Assignment: Write each line out a second time, exactly as shown below.

Data for review:
◇ ◇ ◇

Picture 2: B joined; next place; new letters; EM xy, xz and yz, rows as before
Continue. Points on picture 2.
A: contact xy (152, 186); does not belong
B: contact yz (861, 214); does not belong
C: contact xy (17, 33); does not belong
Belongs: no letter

◇ ◇ ◇

Task result:
Picture 2: B joined; next place; new letters; EM xy, xz and yz, rows as before
Continue. Points on picture 2.
A: contact xy (152, 186); does not belong
B: contact yz (861, 214); does not belong
C: contact xy (17, 33); does not belong
Belongs: no letter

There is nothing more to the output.